_WHAT YOU HAVE TO DO_: Reproduce the rows below line for line, without changing anything, and omit the pictures from your answer.

▼▼▼

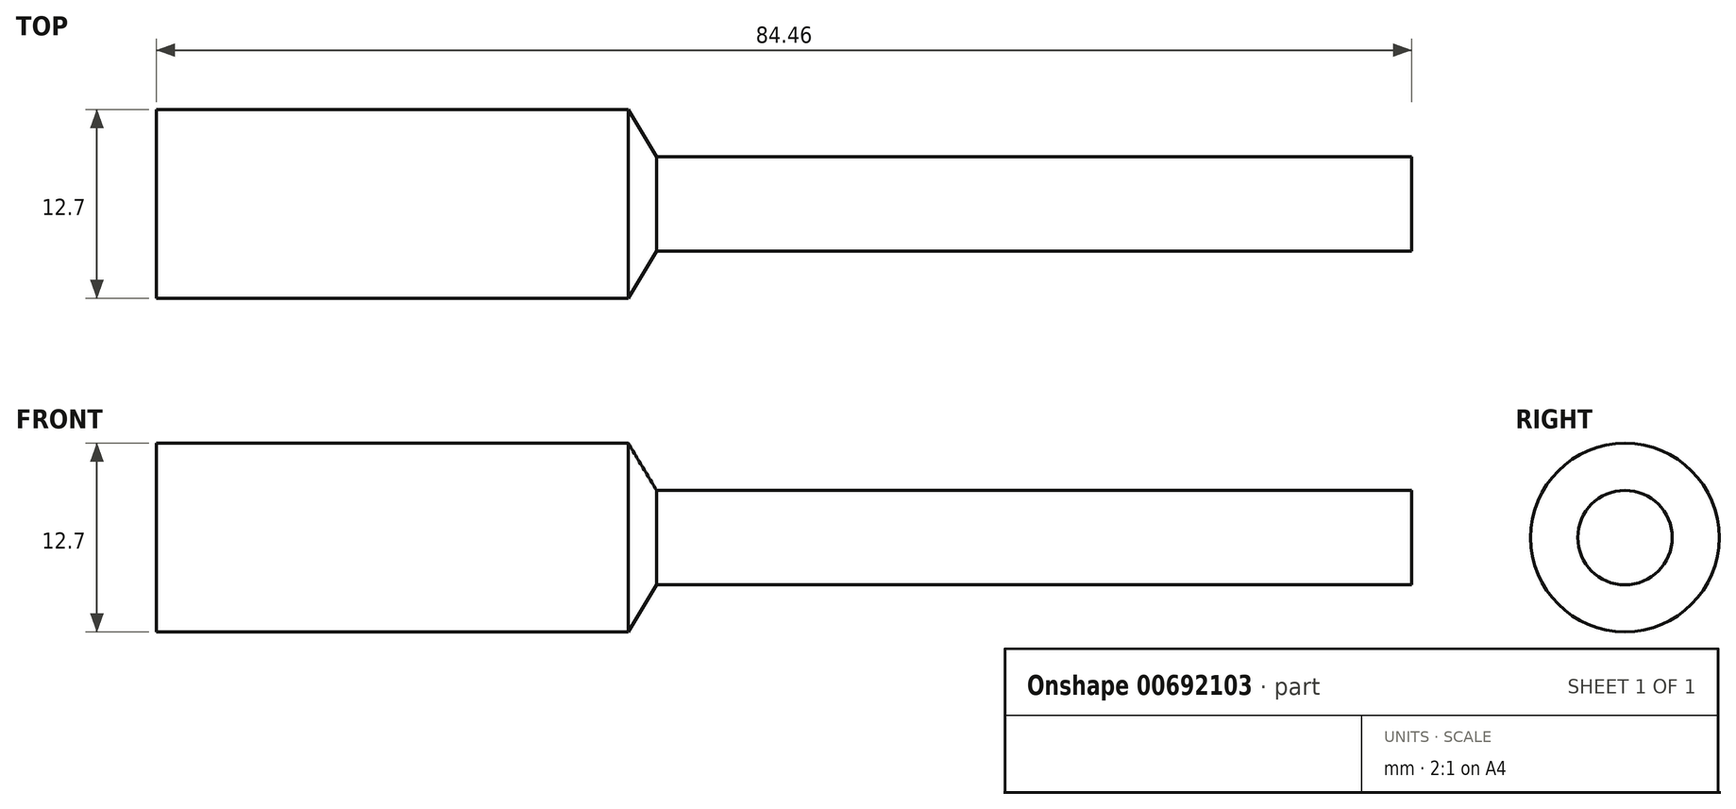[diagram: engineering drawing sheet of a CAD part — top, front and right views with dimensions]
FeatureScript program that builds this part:
annotation { "Feature Type Name" : "Feature", "Feature Type Description" : "" }
export const myFeature = defineFeature(function(context is Context, id is Id, definition is map)
    precondition{}
    {
        {
            var Q0;
            Q0=qCreatedBy(makeId("Front.planeOp"),FACE);
            var sketch = newSketch(context, id + "F0", { "sketchPlane" : qUnion([Q0])});
            skLineSegment(sketch, "E0", {"start": v(0, 6.35) * mm, "end": v(31.75, 6.35) * mm});
            skLineSegment(sketch, "E1", {"start": v(31.75, 6.35) * mm, "end": v(33.66, 3.17) * mm});
            skLineSegment(sketch, "E2", {"start": v(33.66, 3.17) * mm, "end": v(84.46, 3.17) * mm});
            skLineSegment(sketch, "E3", {"start": v(84.46, 3.17) * mm, "end": v(84.46, 0) * mm});
            skLineSegment(sketch, "E4", {"start": v(-4.04, 0) * mm, "end": v(41.77, 0) * mm, "construction": true});
            skLineSegment(sketch, "E5", {"start": v(0, 6.35) * mm, "end": v(0, 0) * mm});
            skLineSegment(sketch, "E6", {"start": v(0, 0) * mm, "end": v(84.46, 0) * mm});
            skSolve(sketch);
        }
        {
            var Q0;
            Q0=makeQuery(id+"F0.imprint","IMPRINT",FACE,{"disambiguationData":[TD([[makeQuery(id+"F0.imprint","IMPRINT",EDGE,{"derivedFrom":sQuery(id+"F0.wireOp",EDGE,"E0")}),-1.0]])]});
            var Q1;
            Q1=sQuery(id+"F0.wireOp",EDGE,"E6");
            revolve(context, id + "F1", {"surfaceOperationType" : NewSurfaceOperationType.NEW, "entities" : qUnion([Q0]), "axis" : qUnion([Q1]), "revolveType" : RevolveType.FULL});
        }
    });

▲▲▲

_FINAL RESULT_:
[diagram: engineering drawing sheet of a CAD part — top, front and right views with dimensions]
FeatureScript program that builds this part:
annotation { "Feature Type Name" : "Feature", "Feature Type Description" : "" }
export const myFeature = defineFeature(function(context is Context, id is Id, definition is map)
    precondition{}
    {
        {
            var Q0;
            Q0=qCreatedBy(makeId("Front.planeOp"),FACE);
            var sketch = newSketch(context, id + "F0", { "sketchPlane" : qUnion([Q0])});
            skLineSegment(sketch, "E0", {"start": v(0, 6.35) * mm, "end": v(31.75, 6.35) * mm});
            skLineSegment(sketch, "E1", {"start": v(31.75, 6.35) * mm, "end": v(33.66, 3.17) * mm});
            skLineSegment(sketch, "E2", {"start": v(33.66, 3.17) * mm, "end": v(84.46, 3.17) * mm});
            skLineSegment(sketch, "E3", {"start": v(84.46, 3.17) * mm, "end": v(84.46, 0) * mm});
            skLineSegment(sketch, "E4", {"start": v(-4.04, 0) * mm, "end": v(41.77, 0) * mm, "construction": true});
            skLineSegment(sketch, "E5", {"start": v(0, 6.35) * mm, "end": v(0, 0) * mm});
            skLineSegment(sketch, "E6", {"start": v(0, 0) * mm, "end": v(84.46, 0) * mm});
            skSolve(sketch);
        }
        {
            var Q0;
            Q0=makeQuery(id+"F0.imprint","IMPRINT",FACE,{"disambiguationData":[TD([[makeQuery(id+"F0.imprint","IMPRINT",EDGE,{"derivedFrom":sQuery(id+"F0.wireOp",EDGE,"E0")}),-1.0]])]});
            var Q1;
            Q1=sQuery(id+"F0.wireOp",EDGE,"E6");
            revolve(context, id + "F1", {"surfaceOperationType" : NewSurfaceOperationType.NEW, "entities" : qUnion([Q0]), "axis" : qUnion([Q1]), "revolveType" : RevolveType.FULL});
        }
    });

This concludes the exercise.